The Defense Advanced Research Projects Agency (DARPA) - the innovation arm of the U.S. military - is aiming to answer these thorny questions by outsourcing the decision-making process to artificial intelligence. Through a new program, called In the Moment, it wants to develop technology that would make quick decisions in stressful situations using algorithms and data, arguing that removing human biases may save lives, according to details from the program's launch this month.
Though the program is in its infancy, it comes as other countries try to update a centuries-old system of medical triage, and as the U.S. military increasingly leans on technology to limit human error in war. But the solution raises red flags among some experts and ethicists who wonder if AI should be involved when lives are at stake.
"AI is great at counting things," Sally A. Applin, a research fellow and consultant who studies the intersection between people, algorithms and ethics, said in reference to the DARPA program. "But I think it could set a precedent by which the decision for someone's life is put in the hands of a machine."
Founded in 1958 by President Dwight D. Eisenhower, DARPA is among the most influential organizations in technology research, spawning projects that have played a role in numerous innovations, including the Internet, GPS, weather satellites and, more recently, Moderna's coronavirus vaccine.
But its history with AI has mirrored the field's ups and downs. In 1960s, the agency made advances in natural language processing, and getting computers to play games such as chess. During the 1970s and 1980s, progress stalled, notably due to the limits in computing power.
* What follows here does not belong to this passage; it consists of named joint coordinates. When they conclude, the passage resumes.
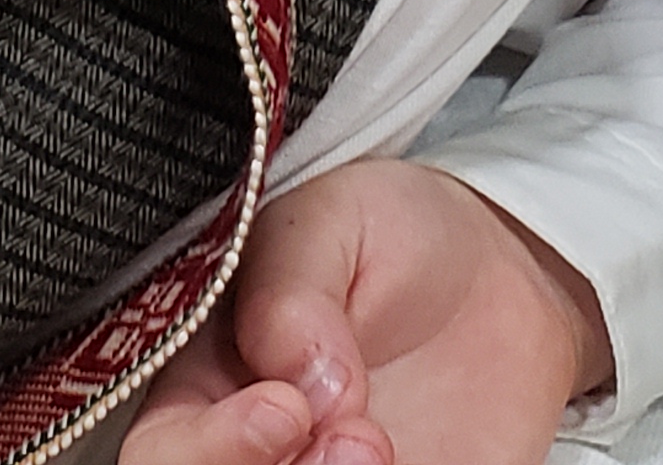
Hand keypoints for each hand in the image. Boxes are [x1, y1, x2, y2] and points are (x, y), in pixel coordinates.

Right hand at [125, 161, 607, 464]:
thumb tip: (296, 382)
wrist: (499, 277)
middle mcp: (259, 453)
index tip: (286, 410)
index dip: (210, 449)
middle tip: (357, 440)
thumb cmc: (393, 239)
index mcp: (209, 383)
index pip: (163, 451)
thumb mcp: (332, 221)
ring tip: (383, 444)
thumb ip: (292, 290)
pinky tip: (424, 457)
Since the 2000s, as graphics cards have improved, computing power has become cheaper and cloud computing has boomed, the agency has seen a resurgence in using artificial intelligence for military applications. In 2018, it dedicated $2 billion, through a program called AI Next, to incorporate AI in over 60 defense projects, signifying how central the science could be for future fighters.
"DARPA envisions a future in which machines are more than just tools," the agency said in announcing the AI Next program. "The machines DARPA envisions will function more as colleagues than as tools."